> _Activity_
Recast the lines below as a numbered list, omitting blank lines. Leave the pictures out and number only the text lines.

> _Excerpted records_
+++

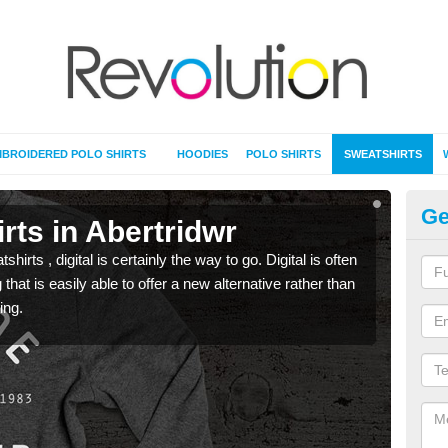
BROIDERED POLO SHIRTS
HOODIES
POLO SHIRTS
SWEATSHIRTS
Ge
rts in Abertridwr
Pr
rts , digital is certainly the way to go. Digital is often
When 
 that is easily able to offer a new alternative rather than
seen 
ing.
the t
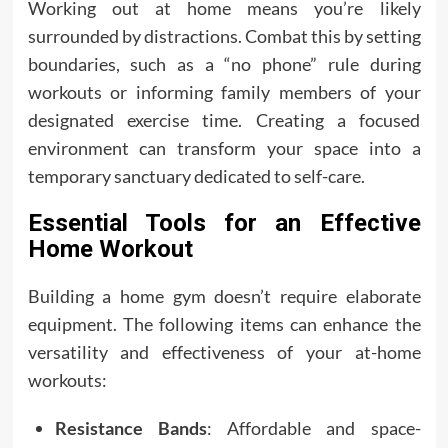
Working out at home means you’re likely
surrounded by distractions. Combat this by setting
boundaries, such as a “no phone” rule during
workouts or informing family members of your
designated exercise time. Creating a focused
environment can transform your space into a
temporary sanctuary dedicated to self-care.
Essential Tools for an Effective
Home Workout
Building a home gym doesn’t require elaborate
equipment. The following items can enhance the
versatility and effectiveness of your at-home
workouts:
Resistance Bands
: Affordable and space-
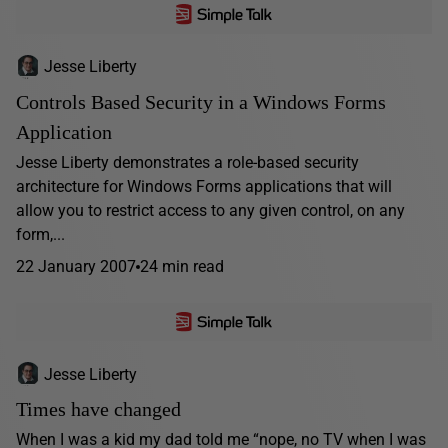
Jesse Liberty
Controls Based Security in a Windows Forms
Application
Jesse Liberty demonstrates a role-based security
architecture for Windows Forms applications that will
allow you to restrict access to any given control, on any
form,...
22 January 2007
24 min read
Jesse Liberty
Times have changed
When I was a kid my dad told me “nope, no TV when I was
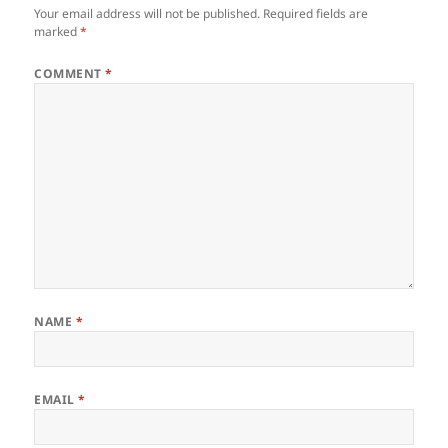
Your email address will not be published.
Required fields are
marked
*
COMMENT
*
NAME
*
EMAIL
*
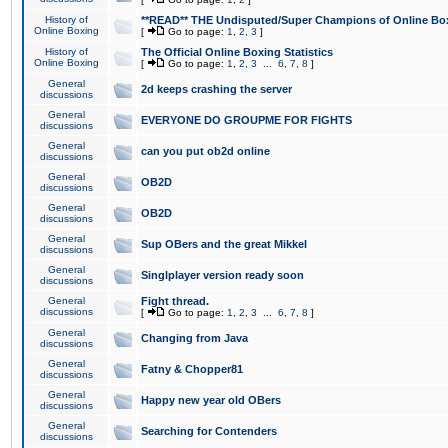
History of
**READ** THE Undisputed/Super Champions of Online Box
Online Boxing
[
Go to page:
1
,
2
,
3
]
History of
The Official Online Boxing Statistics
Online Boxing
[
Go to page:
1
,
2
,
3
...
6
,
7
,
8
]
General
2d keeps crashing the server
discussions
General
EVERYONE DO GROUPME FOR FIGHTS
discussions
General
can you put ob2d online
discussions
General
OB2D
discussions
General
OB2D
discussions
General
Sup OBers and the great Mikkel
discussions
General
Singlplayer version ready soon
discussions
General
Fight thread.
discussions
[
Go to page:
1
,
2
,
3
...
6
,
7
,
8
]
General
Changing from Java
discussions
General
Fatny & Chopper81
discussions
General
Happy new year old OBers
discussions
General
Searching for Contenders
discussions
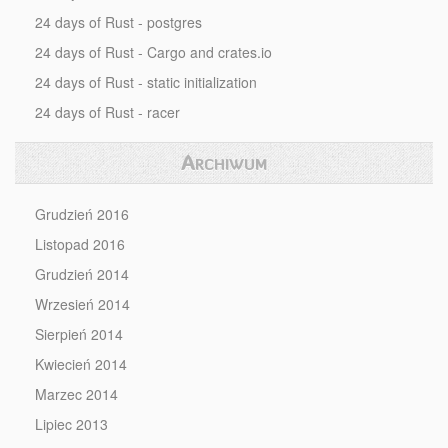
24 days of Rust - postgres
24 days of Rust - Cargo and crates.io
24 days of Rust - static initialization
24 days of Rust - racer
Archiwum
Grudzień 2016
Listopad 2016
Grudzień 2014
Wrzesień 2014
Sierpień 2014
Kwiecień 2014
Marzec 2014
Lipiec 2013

+++

> _Reply to the task_
1. BROIDERED POLO SHIRTS
2. HOODIES
3. POLO SHIRTS
4. SWEATSHIRTS
5. Ge
6. rts in Abertridwr
7. Pr
8. rts , digital is certainly the way to go. Digital is often
9. When 
10.  that is easily able to offer a new alternative rather than
11. seen 
12. ing.
13. the t
14. Working out at home means you’re likely
15. surrounded by distractions. Combat this by setting
16. boundaries, such as a “no phone” rule during
17. workouts or informing family members of your
18. designated exercise time. Creating a focused
19. environment can transform your space into a
20. temporary sanctuary dedicated to self-care.
21. Essential Tools for an Effective
22. Home Workout
23. Building a home gym doesn’t require elaborate
24. equipment. The following items can enhance the
25. versatility and effectiveness of your at-home
26. workouts:
27. Resistance Bands
28. : Affordable and space-
29. Jesse Liberty
30. Controls Based Security in a Windows Forms
31. Application
32. Jesse Liberty demonstrates a role-based security
33. architecture for Windows Forms applications that will
34. allow you to restrict access to any given control, on any
35. form,...
36. 22 January 2007
37. 24 min read
38. Jesse Liberty
39. Times have changed
40. When I was a kid my dad told me “nope, no TV when I was
41. Your email address will not be published.
42. Required fields are
43. marked
44. *
45. COMMENT
46. *
47. NAME
48. *
49. EMAIL
50. *
51. History of
52. **READ** THE Undisputed/Super Champions of Online Box
53. Online Boxing
54. [
55. Go to page:
56. 1
57. ,
58. 2
59. ,
60. 3
61. ]
62. History of
63. The Official Online Boxing Statistics
64. Online Boxing
65. [
66. Go to page:
67. 1
68. ,
69. 2
70. ,
71. 3
72. ...
73. 6
74. ,
75. 7
76. ,
77. 8
78. ]
79. General
80. 2d keeps crashing the server
81. discussions
82. General
83. EVERYONE DO GROUPME FOR FIGHTS
84. discussions
85. General
86. can you put ob2d online
87. discussions
88. General
89. OB2D
90. discussions
91. General
92. OB2D
93. discussions
94. General
95. Sup OBers and the great Mikkel
96. discussions
97. General
98. Singlplayer version ready soon
99. discussions
100. General
101. Fight thread.
102. discussions
103. [
104. Go to page:
105. 1
106. ,
107. 2
108. ,
109. 3
110. ...
111. 6
112. ,
113. 7
114. ,
115. 8
116. ]
117. General
118. Changing from Java
119. discussions
120. General
121. Fatny & Chopper81
122. discussions
123. General
124. Happy new year old OBers
125. discussions
126. General
127. Searching for Contenders
128. discussions
129. 24 days of Rust - postgres
130. 24 days of Rust - Cargo and crates.io
131. 24 days of Rust - static initialization
132. 24 days of Rust - racer
133. Archiwum
134. Grudzień 2016
135. Listopad 2016
136. Grudzień 2014
137. Wrzesień 2014
138. Sierpień 2014
139. Kwiecień 2014
140. Marzec 2014
141. Lipiec 2013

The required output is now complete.